Transcribe exactly the lines from the first line of the records through the line containing "220 119 1.34", and leave out every picture.

BEGIN Provided entries

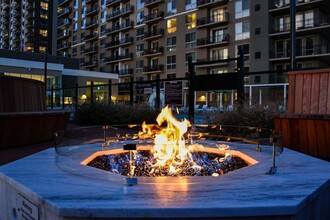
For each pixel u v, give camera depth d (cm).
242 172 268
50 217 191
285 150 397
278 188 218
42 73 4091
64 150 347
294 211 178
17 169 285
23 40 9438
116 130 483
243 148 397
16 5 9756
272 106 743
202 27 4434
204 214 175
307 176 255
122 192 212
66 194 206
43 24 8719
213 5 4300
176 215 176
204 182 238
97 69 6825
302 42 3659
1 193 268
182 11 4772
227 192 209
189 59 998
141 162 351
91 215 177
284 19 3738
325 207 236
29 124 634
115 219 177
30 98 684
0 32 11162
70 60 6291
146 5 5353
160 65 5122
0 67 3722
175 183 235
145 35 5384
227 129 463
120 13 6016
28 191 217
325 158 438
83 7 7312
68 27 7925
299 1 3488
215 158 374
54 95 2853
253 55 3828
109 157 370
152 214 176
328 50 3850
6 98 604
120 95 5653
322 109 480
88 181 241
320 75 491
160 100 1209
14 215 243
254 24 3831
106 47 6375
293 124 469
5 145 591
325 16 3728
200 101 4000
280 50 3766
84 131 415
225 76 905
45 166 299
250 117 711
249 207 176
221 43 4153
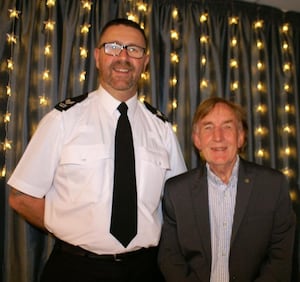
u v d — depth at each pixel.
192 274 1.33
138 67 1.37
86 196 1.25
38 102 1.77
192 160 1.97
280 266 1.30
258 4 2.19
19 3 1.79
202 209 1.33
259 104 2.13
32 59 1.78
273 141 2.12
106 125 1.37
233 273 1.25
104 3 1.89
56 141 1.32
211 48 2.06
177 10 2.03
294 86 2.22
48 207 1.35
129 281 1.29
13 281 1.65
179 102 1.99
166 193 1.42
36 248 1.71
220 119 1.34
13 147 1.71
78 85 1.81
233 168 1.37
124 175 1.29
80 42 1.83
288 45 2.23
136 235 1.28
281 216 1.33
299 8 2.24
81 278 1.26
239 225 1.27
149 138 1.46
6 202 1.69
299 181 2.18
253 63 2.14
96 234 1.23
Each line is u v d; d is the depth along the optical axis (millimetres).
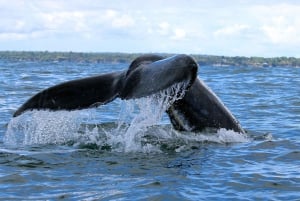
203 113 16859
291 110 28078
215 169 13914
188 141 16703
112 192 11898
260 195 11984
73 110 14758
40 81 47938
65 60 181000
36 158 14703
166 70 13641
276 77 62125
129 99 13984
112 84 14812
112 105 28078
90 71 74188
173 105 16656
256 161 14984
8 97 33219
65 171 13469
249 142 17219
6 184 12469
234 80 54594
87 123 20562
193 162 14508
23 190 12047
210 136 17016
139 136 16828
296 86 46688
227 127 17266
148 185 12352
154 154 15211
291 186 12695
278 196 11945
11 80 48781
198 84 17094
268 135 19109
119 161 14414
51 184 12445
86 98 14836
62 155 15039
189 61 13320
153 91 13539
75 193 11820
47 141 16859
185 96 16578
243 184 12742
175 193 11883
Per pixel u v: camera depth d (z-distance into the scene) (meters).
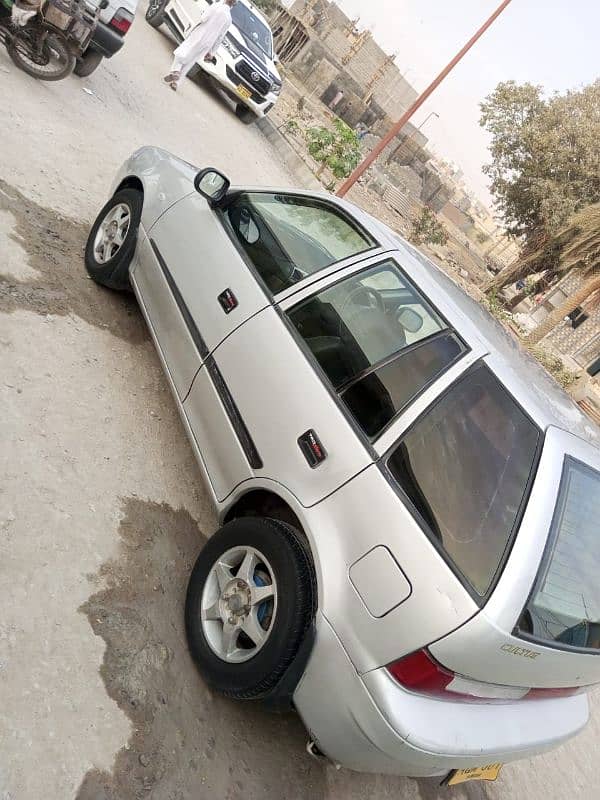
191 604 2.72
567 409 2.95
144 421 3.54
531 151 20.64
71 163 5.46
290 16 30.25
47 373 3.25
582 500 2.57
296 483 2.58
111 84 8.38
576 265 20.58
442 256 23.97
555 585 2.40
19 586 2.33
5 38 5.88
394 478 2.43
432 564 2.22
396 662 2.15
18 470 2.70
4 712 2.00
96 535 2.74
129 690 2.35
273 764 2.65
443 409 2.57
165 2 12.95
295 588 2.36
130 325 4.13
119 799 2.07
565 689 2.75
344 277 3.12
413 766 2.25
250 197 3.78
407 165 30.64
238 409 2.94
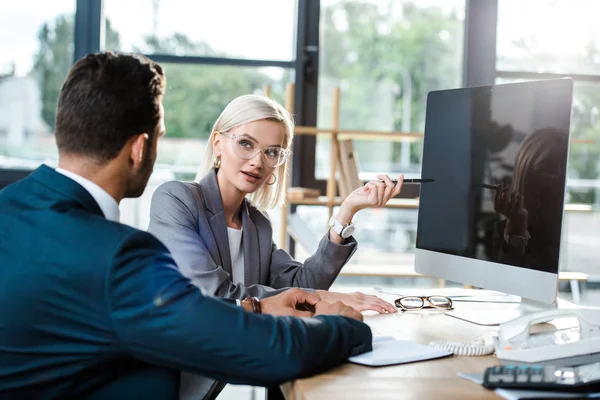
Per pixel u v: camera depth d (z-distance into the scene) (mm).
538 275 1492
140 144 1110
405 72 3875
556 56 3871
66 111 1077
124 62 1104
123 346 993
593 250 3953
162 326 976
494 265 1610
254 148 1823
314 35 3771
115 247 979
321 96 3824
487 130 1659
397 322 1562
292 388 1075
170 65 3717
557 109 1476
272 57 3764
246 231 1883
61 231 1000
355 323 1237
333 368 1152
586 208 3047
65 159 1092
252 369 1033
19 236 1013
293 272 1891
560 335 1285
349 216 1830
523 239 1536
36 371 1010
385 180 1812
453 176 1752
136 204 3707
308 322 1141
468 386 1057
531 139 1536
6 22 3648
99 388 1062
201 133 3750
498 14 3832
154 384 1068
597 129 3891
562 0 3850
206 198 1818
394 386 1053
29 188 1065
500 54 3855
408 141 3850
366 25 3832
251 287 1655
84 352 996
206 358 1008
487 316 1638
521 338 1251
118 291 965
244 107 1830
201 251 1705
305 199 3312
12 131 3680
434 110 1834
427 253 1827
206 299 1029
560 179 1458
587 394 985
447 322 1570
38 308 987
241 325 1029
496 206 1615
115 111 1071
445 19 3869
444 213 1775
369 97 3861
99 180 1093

END Provided entries

* Finished exercise *
For each pixel u v, give camera depth d (cm).
242 172 268
50 217 191
285 150 397
278 188 218
42 73 4091
64 150 347
294 211 178
17 169 285
23 40 9438
116 130 483
243 148 397
16 5 9756
272 106 743
202 27 4434
204 214 175
307 176 255
122 192 212
66 194 206
43 24 8719
213 5 4300
176 215 176
204 182 238
97 69 6825
302 42 3659
1 193 268
182 11 4772
227 192 209
189 59 998
141 162 351
91 215 177
284 19 3738
325 207 236
29 124 634
115 219 177
30 98 684
0 32 11162
70 60 6291
146 5 5353
160 65 5122
0 67 3722
175 183 235
145 35 5384
227 129 463
120 13 6016
28 191 217
325 158 438
83 7 7312
68 27 7925
299 1 3488
215 158 374
54 95 2853
253 55 3828
109 157 370
152 214 176
328 50 3850
6 98 604
120 95 5653
322 109 480
88 181 241
320 75 491
160 100 1209
14 215 243
254 24 3831
106 47 6375
293 124 469
5 145 591
325 16 3728
200 101 4000
280 50 3766
84 131 415
225 76 905
45 166 299
250 117 711
249 207 176
221 43 4153
u v d — depth at each pixel.
192 274 1.33
138 67 1.37
86 196 1.25
38 102 1.77
192 160 1.97
280 266 1.30
258 4 2.19
19 3 1.79
202 209 1.33
259 104 2.13
32 59 1.78
273 141 2.12
106 125 1.37
233 273 1.25
104 3 1.89
56 141 1.32
211 48 2.06
177 10 2.03
294 86 2.22
48 207 1.35
129 281 1.29
13 281 1.65
179 102 1.99
166 193 1.42
36 248 1.71
220 119 1.34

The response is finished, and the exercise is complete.